Our distain for the customers was certainly not unwarranted. Most of the men who patronized strip clubs had absolutely no regard for the dancers, and even less for their wives and children. Some of us went out of our way to pay the men back for their infidelities by humiliating them in various ways.
The antics we resorted to were rather humorous, or at least we thought they were.
I was the mastermind behind a few of them. Our prime targets were the married men who solicited us for sex, yet claimed that they were happily married. We always made sure that these offenders left with some type of derogatory message on the back of their shirts or suit jackets written with bright-red lipstick. The messages varied, but most of the time we wrote something like “strip joint junkie,” or the word, “sucker.” Some of the dancers chose to scribble the name of the club across their backs for the entire world to see, especially their wives.
Men who chose to expose their sexual organs while we were on stage were another group of deserving candidates. Most of the time, we would dump a cup of scalding hot coffee on their laps or a glass of ice water in hopes of curtailing their masturbating.
A few of the more creative dancers would deliberately drop their lit cigarettes into their suit or coat pocket or snuff their cigarettes out on the men’s exposed penis.

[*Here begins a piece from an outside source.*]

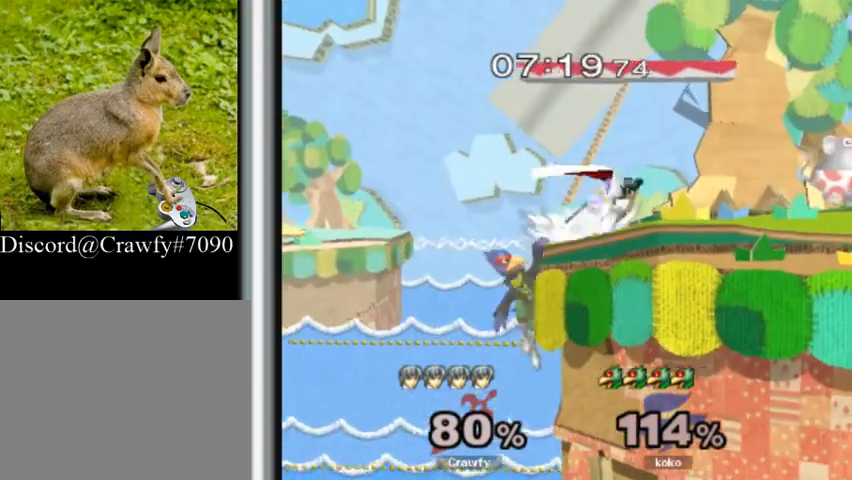
{"dt_ms": 500, "buttons": [], "left_stick": "right", "events": [[67, "left_stick", "right"], [233, "left_stick", "center"], [367, "left_stick", "left"], [500, "left_stick", "right"]]}
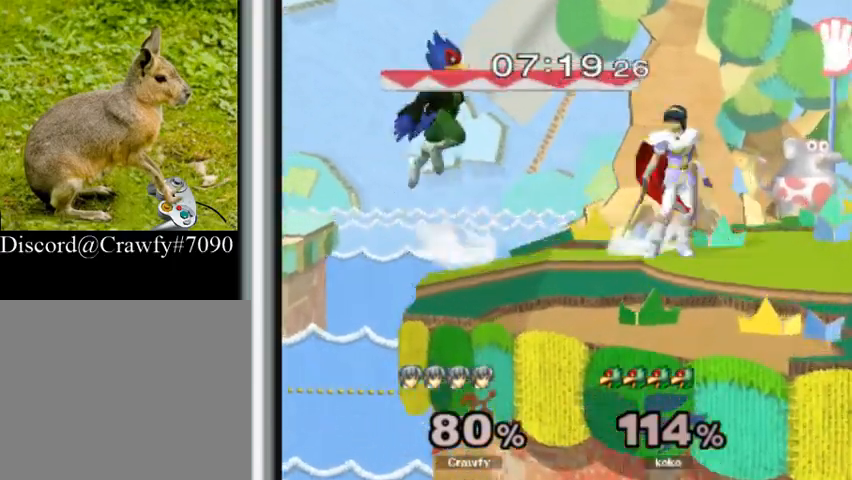
{"dt_ms": 500, "buttons": [], "left_stick": "right", "events": [[100, "left_stick", "center"], [167, "left_stick", "left"], [300, "Y", "down"], [333, "Y", "up"], [367, "left_stick", "right"]]}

Sometimes we would stick large wads of chewing gum in their hair or toupees without their knowledge.
Last but not least was a form of humiliation that we called the “squirt gun treatment.” We’d fill up plastic squirt guns with blue ink or hair bleach. Then, we very discreetly sprayed the backs of their heads or clothes with it. This was one of our favorite stunts and was primarily used on cheapskates. These were the men that would come into the club at 7:00 p.m. and stay until closing. Besides the fact they out-stayed their welcome, they were also non-spenders. These men absolutely infuriated us because as long as they remained in the club, we had to keep going up on stage to dance. It didn’t matter if there was one customer or one hundred. Most strip clubs advertised continuous nude dancing which meant that a dancer must be up on the stage at all times. When we were forced to dance for these types of men, some of us would rebel by playing obnoxious music or just standing on the stage fully clothed while drinking coffee or smoking cigarettes.

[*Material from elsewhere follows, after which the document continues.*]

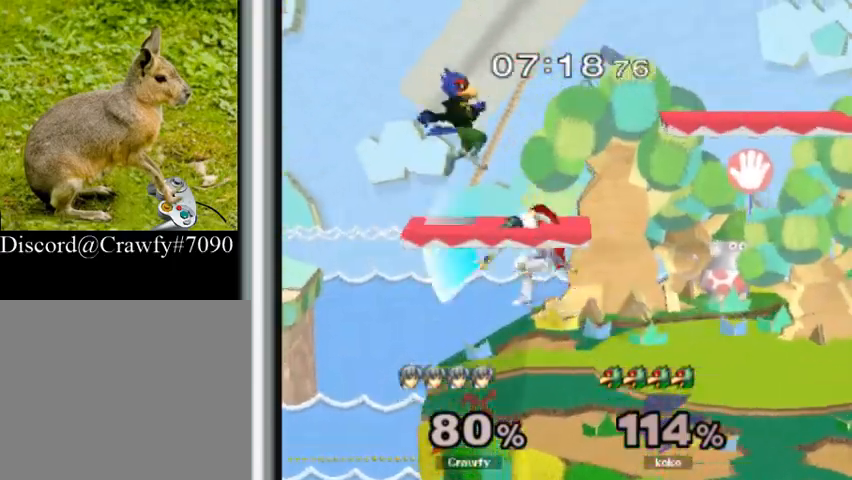
{"dt_ms": 500, "buttons": [], "left_stick": "center", "events": [[133, "left_stick", "up-right"], [300, "left_stick", "down"], [367, "L1", "down"], [400, "left_stick", "center"], [433, "L1", "up"]]}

The more insightful customers took the hint and left.
There was nothing sweet or sexy going on in strip clubs, at least not the ones that I worked at. They were primarily battlefields. Where an ongoing war took place between the dancers and the customers. The men basically disliked us and we loathed them. Our ultimate goal was to turn their wildest fantasy into their worst nightmare and most of the time we succeeded.

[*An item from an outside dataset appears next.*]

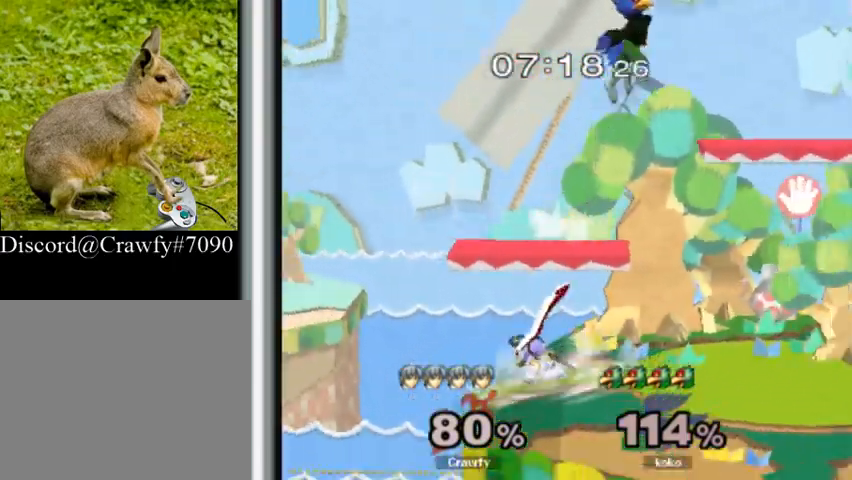
{"dt_ms": 500, "buttons": [], "left_stick": "down", "events": [[67, "Y", "down"], [100, "Y", "up"], [100, "left_stick", "right"], [300, "left_stick", "left"], [500, "left_stick", "down"]]}
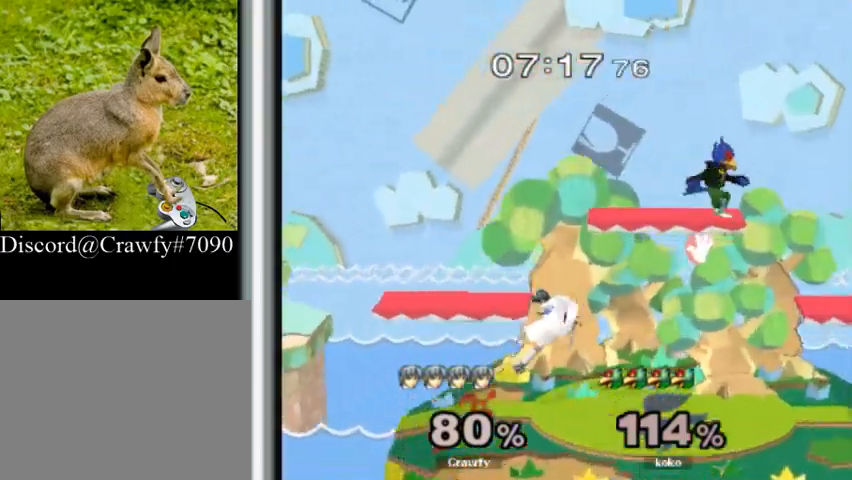
{"dt_ms": 500, "buttons": [], "left_stick": "center", "events": [[133, "left_stick", "center"], [300, "Y", "down"], [367, "Y", "up"]]}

This club was no different than the rest of the clubs in the sense that it too generated quite a lot of revenue. The thing that set it apart from all the others was that there was absolutely no intervention from management as far as what went on in the place. There was also no mandated prostitution, which gave the professional hustlers a free reign to basically do whatever they pleased. The dancers and waitresses were able to charge the customers as much as they wanted to. There was no ceiling on prices. Nor did anyone monitor the time that we spent with the customers. We left them as quickly as we could once we got their money.
The clientele typically spent anywhere from $1,000 and up in less than an hour for not much more than a couple of flat cokes and some staged erotic conversation from the dancer or dancers of his choice. It wasn’t uncommon for men to spend at much as $10,000, or even $20,000 for the company of a woman. Those who had never been exposed to this type of business would probably find these tales difficult to believe, but it happened time and time again.